Moins de trois semaines avant le déconfinement progressif fixé par le président Macron, une question est sur toutes les lèvres : quel sera le devenir du système de santé à l'issue de cette crise ? « La société actuelle ne sait plus vivre avec l'incertitude or on ne sait pas encore quelles conséquences aura véritablement le Covid-19 (sérologie, immunité, effet du déconfinement) », constate le professeur Rossi, révélant la nécessité « d'apprendre à vivre avec tous ces inconnus ». « Ce qui est certain, en revanche, c'est que cette pandémie a provoqué une révolution extraordinaire de notre vision de l'organisation de la santé, comme le prouve cette communication commune, conclut-il. Un changement qui permettra, à l'avenir, d'envisager la santé de nos concitoyens de manière différente et sûrement beaucoup plus pertinente. »
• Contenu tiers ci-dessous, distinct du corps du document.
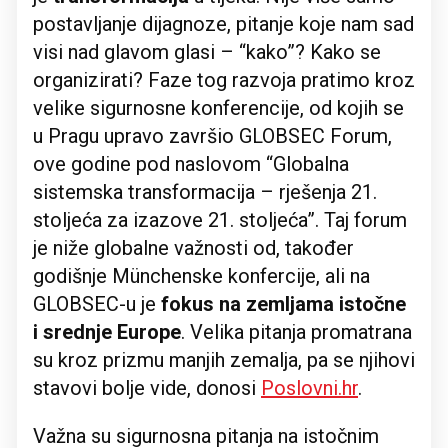
postavljanje dijagnoze, pitanje koje nam sad
visi nad glavom glasi – “kako”? Kako se
organizirati? Faze tog razvoja pratimo kroz
velike sigurnosne konferencije, od kojih se
u Pragu upravo završio GLOBSEC Forum,
ove godine pod naslovom “Globalna
sistemska transformacija – rješenja 21.
stoljeća za izazove 21. stoljeća”. Taj forum
je niže globalne važnosti od, također
godišnje Münchenske konfercije, ali na
GLOBSEC-u je
fokus na zemljama istočne
i srednje Europe
. Velika pitanja promatrana
su kroz prizmu manjih zemalja, pa se njihovi
stavovi bolje vide, donosi
Poslovni.hr
.
Važna su sigurnosna pitanja na istočnim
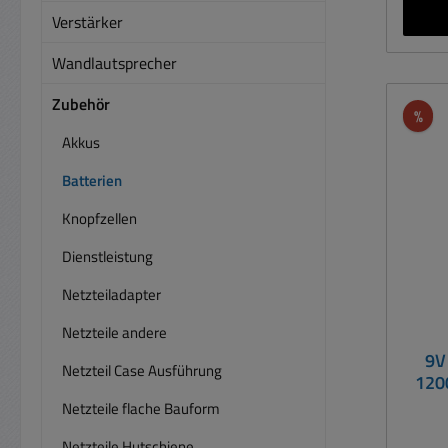
Lebe
Verstärker
Jahren T
Mignon (AA)
Wandlautsprecher
5,5mm Durchm
Zubehör
Rab
%
Artik
Akkus
HR6,
L
Batterien
M, MN
Knopfzellen
U752
Dienstleistung
Netzteiladapter
Netzteile andere
9V
Netzteil Case Ausführung
1200
Netzteile flache Bauform
Netzteile Hutschiene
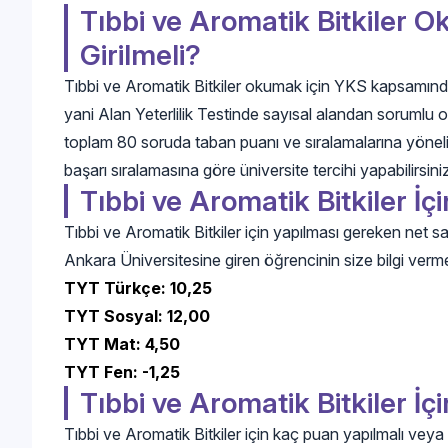
Tıbbi ve Aromatik Bitkiler O
Girilmeli?
Tıbbi ve Aromatik Bitkiler okumak için YKS kapsamınd
yani Alan Yeterlilik Testinde sayısal alandan sorumlu o
toplam 80 soruda taban puanı ve sıralamalarına yönelik 
başarı sıralamasına göre üniversite tercihi yapabilirsini
Tıbbi ve Aromatik Bitkiler İç
Tıbbi ve Aromatik Bitkiler için yapılması gereken net sa
Ankara Üniversitesine giren öğrencinin size bilgi verme
TYT Türkçe: 10,25
TYT Sosyal: 12,00
TYT Mat: 4,50
TYT Fen: -1,25
Tıbbi ve Aromatik Bitkiler İ
Tıbbi ve Aromatik Bitkiler için kaç puan yapılmalı vey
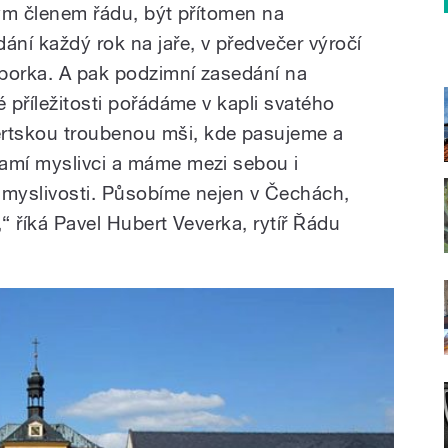
ným členem řádu, být přítomen na
ní každý rok na jaře, v předvečer výročí
porka. A pak podzimní zasedání na
é příležitosti pořádáme v kapli svatého
rtskou troubenou mši, kde pasujeme a
samí myslivci a máme mezi sebou i
í myslivosti. Působíme nejen v Čechách,
,“ říká Pavel Hubert Veverka, rytíř Řádu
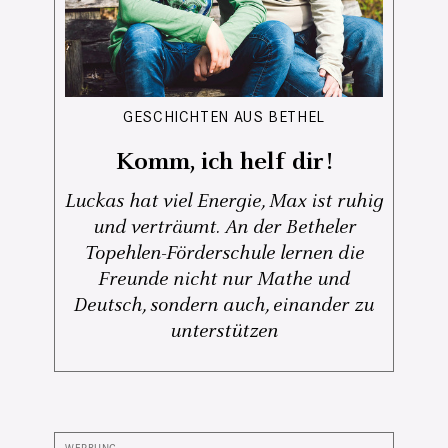
GESCHICHTEN AUS BETHEL
Komm, ich helf dir!
Luckas hat viel Energie, Max ist ruhig
und verträumt. An der Betheler
Topehlen-Förderschule lernen die
Freunde nicht nur Mathe und
Deutsch, sondern auch, einander zu
unterstützen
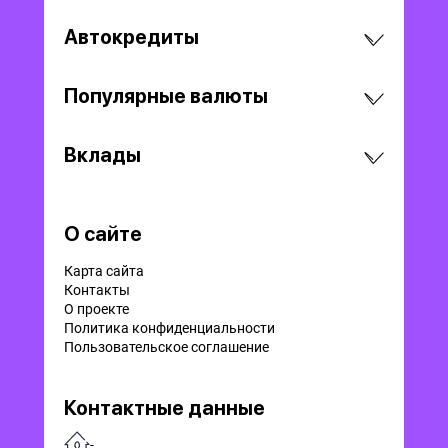
Автокредиты
Популярные валюты
Вклады
О сайте
Карта сайта
Контакты
О проекте
Политика конфиденциальности
Пользовательское соглашение
Контактные данные
-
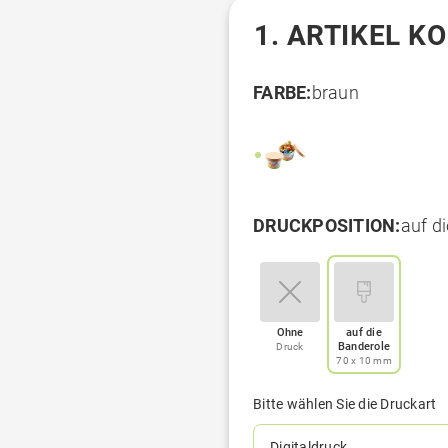
1. ARTIKEL K
FARBE:
braun
DRUCKPOSITION:
auf d
Ohne
auf die
Banderole
Druck
70 x 10 mm
Bitte wählen Sie die Druckart
Digitaldruck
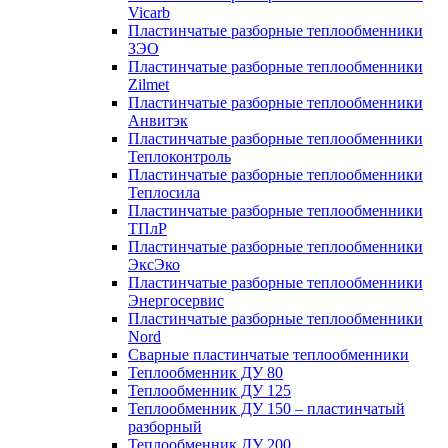
Vicarb
Пластинчатые разборные теплообменники
ЗЭО
Пластинчатые разборные теплообменники
Zilmet
Пластинчатые разборные теплообменники
Анвитэк
Пластинчатые разборные теплообменники
Теплоконтроль
Пластинчатые разборные теплообменники
Теплосила
Пластинчатые разборные теплообменники
ТПлР
Пластинчатые разборные теплообменники
ЭксЭко
Пластинчатые разборные теплообменники
Энергосервис
Пластинчатые разборные теплообменники
Nord
Сварные пластинчатые теплообменники
Теплообменник ДУ 80
Теплообменник ДУ 125
Теплообменник ДУ 150 – пластинчатый
разборный
Теплообменник ДУ 200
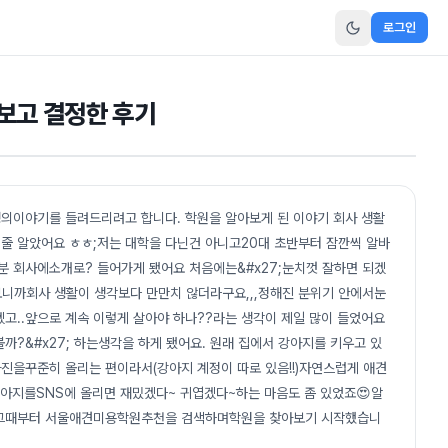
로그인
보고 결정한 후기
의이야기를 들려드리려고 합니다. 학원을 알아보게 된 이야기 회사 생활
줄 알았어요 ㅎㅎ;저는 대학을 다닌건 아니고20대 초반부터 잠깐씩 알바
 회사에소개로? 들어가게 됐어요 처음에는&#x27;눈치껏 잘하면 되겠
보니까회사 생활이 생각보다 만만치 않더라구요,,,정해진 분위기 안에서눈
고..앞으로 계속 이렇게 살아야 하나??라는 생각이 제일 많이 들었어요
볼까?&#x27; 하는생각을 하게 됐어요. 원래 집에서 강아지를 키우고 있
진을꾸준히 올리는 편이라서(강아지 계정이 따로 있음!!)자연스럽게 애견
강아지를SNS에 올리면 재밌겠다~ 귀엽겠다~하는 마음도 좀 있었죠😍알
.그때부터 서울애견미용학원추천을 검색하며학원을 찾아보기 시작했습니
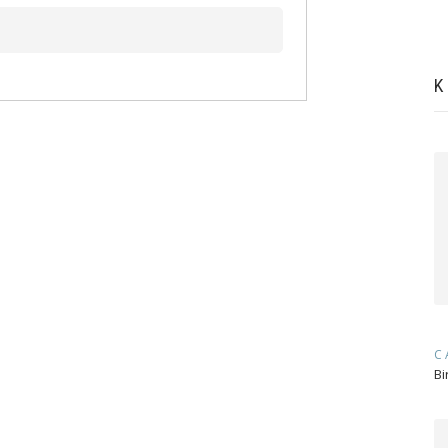
K
C
Bi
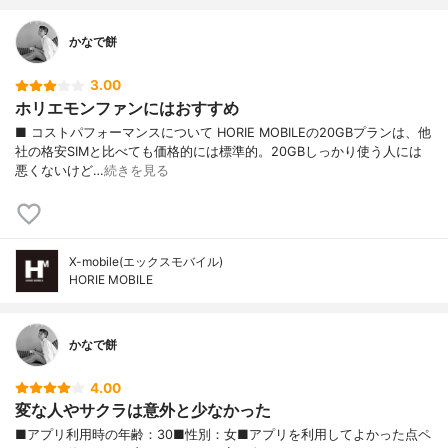
かなで餅
3.00
ホリエモンファンにはおすすめ
■ コストパフォーマンスについて HORIE MOBILEの20GBプランは、他
社の格安SIMと比べても価格的には標準的。20GBしっかり使う人には
悪くないけど…
続きを見る
X-mobile(エックスモバイル)
HORIE MOBILE
かなで餅
4.00
変な人やサクラは意外と少なかった
■アプリ利用時の年齢：30■性別：女■アプリを利用してよかった点ペ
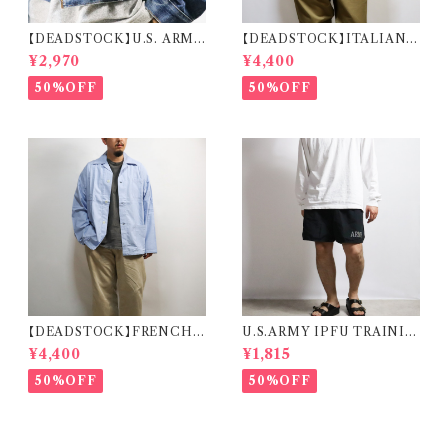
【DEADSTOCK】U.S. ARMY
【DEADSTOCK】ITALIAN A
CW-502 RADIO TRANSMI
IR FORCE PILOT JACKET
¥2,970
¥4,400
SSION CABLE BAG 米軍 ラ
イタリア軍 エアフォース パイロ
ジオケーブルバッグ
ットジャケット
50%OFF
50%OFF
【DEADSTOCK】FRENCH
U.S.ARMY IPFU TRAININ
MILITARY SLEEPING SHI
G SHORTS 米軍 トレーニング
¥4,400
¥1,815
RT フランス軍 スリーピングシャ
ショーツ
ツ デッドストック
50%OFF
50%OFF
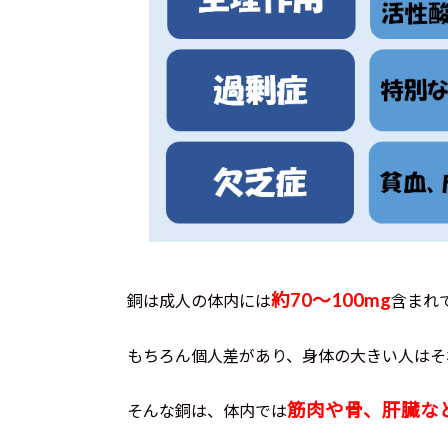
約70～100mg
銅は成人の体内には
含まれ
もちろん個人差があり、身体の大きい人はそ
筋肉や骨、肝臓な
そんな銅は、体内では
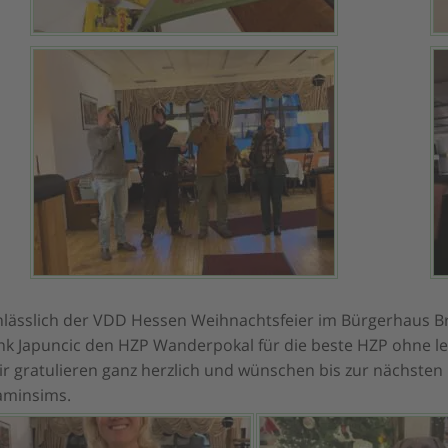
nlässlich der VDD Hessen Weihnachtsfeier im Bürgerhaus B
ink Japuncic den HZP Wanderpokal für die beste HZP ohne 
r gratulieren ganz herzlich und wünschen bis zur nächsten 
aminsims.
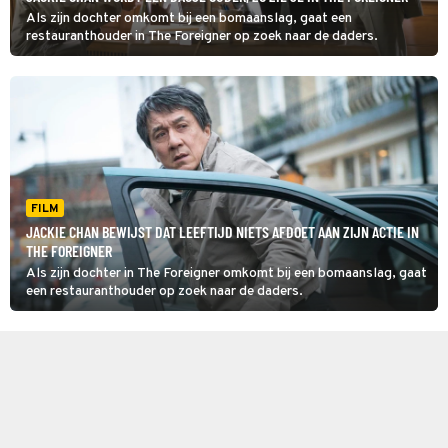
Als zijn dochter omkomt bij een bomaanslag, gaat een
restauranthouder in The Foreigner op zoek naar de daders.
FILM
JACKIE CHAN BEWIJST DAT LEEFTIJD NIETS AFDOET AAN ZIJN ACTIE IN
THE FOREIGNER
Als zijn dochter in The Foreigner omkomt bij een bomaanslag, gaat
een restauranthouder op zoek naar de daders.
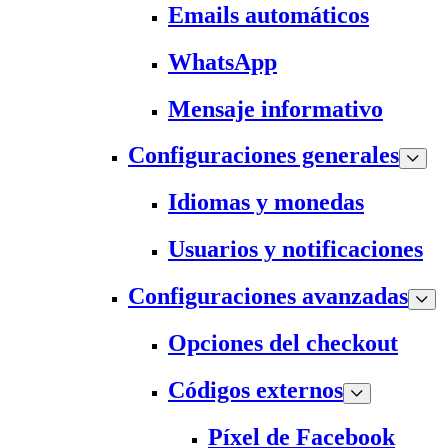
Emails automáticos
WhatsApp
Mensaje informativo
Configuraciones generales
Idiomas y monedas
Usuarios y notificaciones
Configuraciones avanzadas
Opciones del checkout
Códigos externos
Píxel de Facebook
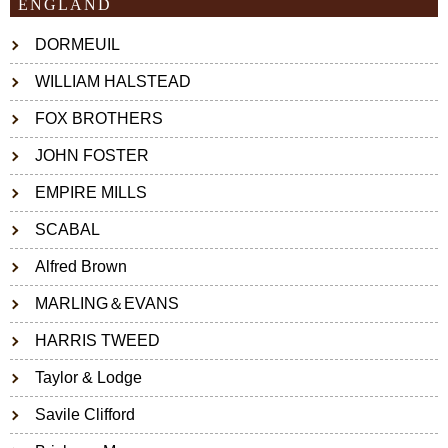
ENGLAND
DORMEUIL
WILLIAM HALSTEAD
FOX BROTHERS
JOHN FOSTER
EMPIRE MILLS
SCABAL
Alfred Brown
MARLING＆EVANS
HARRIS TWEED
Taylor & Lodge
Savile Clifford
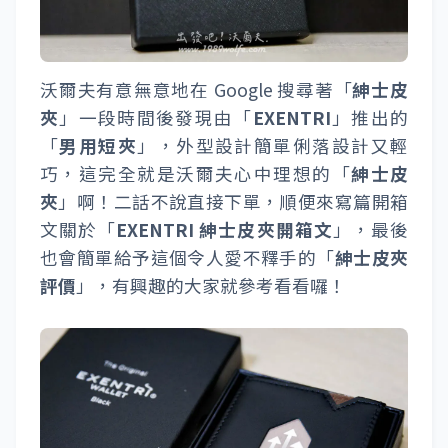
沃爾夫有意無意地在 Google 搜尋著「
紳士皮
夾
」一段時間後發現由「
EXENTRI
」推出的
「
男用短夾
」，外型設計簡單俐落設計又輕
巧，這完全就是沃爾夫心中理想的「
紳士皮
夾
」啊！二話不說直接下單，順便來寫篇開箱
文關於「
EXENTRI 紳士皮夾開箱文
」，最後
也會簡單給予這個令人愛不釋手的「
紳士皮夾
評價
」，有興趣的大家就參考看看囉！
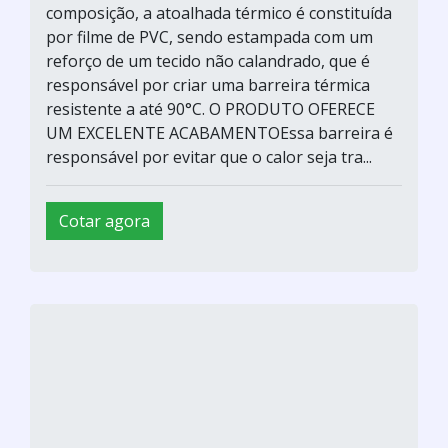
composição, a atoalhada térmico é constituída
por filme de PVC, sendo estampada com um
reforço de um tecido não calandrado, que é
responsável por criar uma barreira térmica
resistente a até 90°C. O PRODUTO OFERECE
UM EXCELENTE ACABAMENTOEssa barreira é
responsável por evitar que o calor seja tra...
Cotar agora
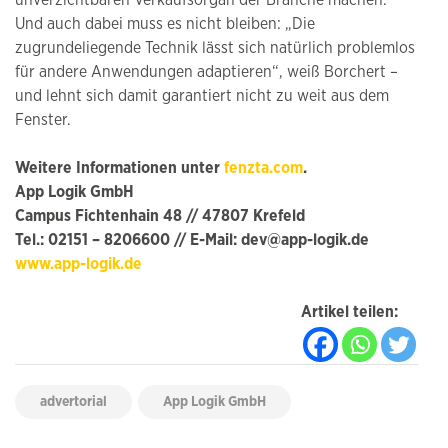
unverzichtbaren Verkaufsorgan der Branche machen.
Und auch dabei muss es nicht bleiben: „Die
zugrundeliegende Technik lässt sich natürlich problemlos
für andere Anwendungen adaptieren“, weiß Borchert –
und lehnt sich damit garantiert nicht zu weit aus dem
Fenster.
Weitere Informationen unter
fenzta.com
.
App Logik GmbH
Campus Fichtenhain 48 // 47807 Krefeld
Tel.: 02151 – 8206600 // E-Mail: dev@app-logik.de
www.app-logik.de
Artikel teilen:
advertorial
App Logik GmbH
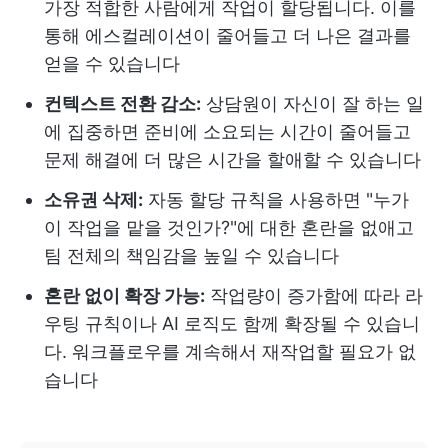
가장 적합한 사람에게 작업이 할당됩니다. 이를
통해 에스컬레이션이 줄어들고 더 나은 결과를
얻을 수 있습니다
컨텍스트 전환 감소:
상담원이 자신이 잘 하는 일
에 집중하면 준비에 소요되는 시간이 줄어들고
문제 해결에 더 많은 시간을 할애할 수 있습니다
소유권 삭제:
자동 할당 규칙을 사용하면 "누가
이 작업을 맡을 것인가?"에 대한 혼란을 없애고
팀 전체의 책임감을 높일 수 있습니다
혼란 없이 확장 가능:
작업량이 증가함에 따라 라
우팅 규칙이나 AI 로직도 함께 확장될 수 있습니
다. 워크플로우를 계속해서 재작업할 필요가 없
습니다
La santé bucco-dentaire en danger
Une autre profession se dit particulièrement inquiète, les dentistes. Contraints de fermer leur cabinet, ils redoutent une dégradation de la santé bucco-dentaire de la population. « Force est de constater que, plus le temps passe, plus la bouche des patients qui attendent des rendez-vous se dégrade, portant atteinte à leur état général et leur qualité de vie (diabète, maladies cardiovasculaires, douleurs, risques d'automédication, comportements difficiles...) », révèle le Syndicat des femmes chirurgiens-dentistes (SFCD). Face à ce constat, il demande « la création urgente d'une cellule de crise réunissant tous les acteurs du secteur ».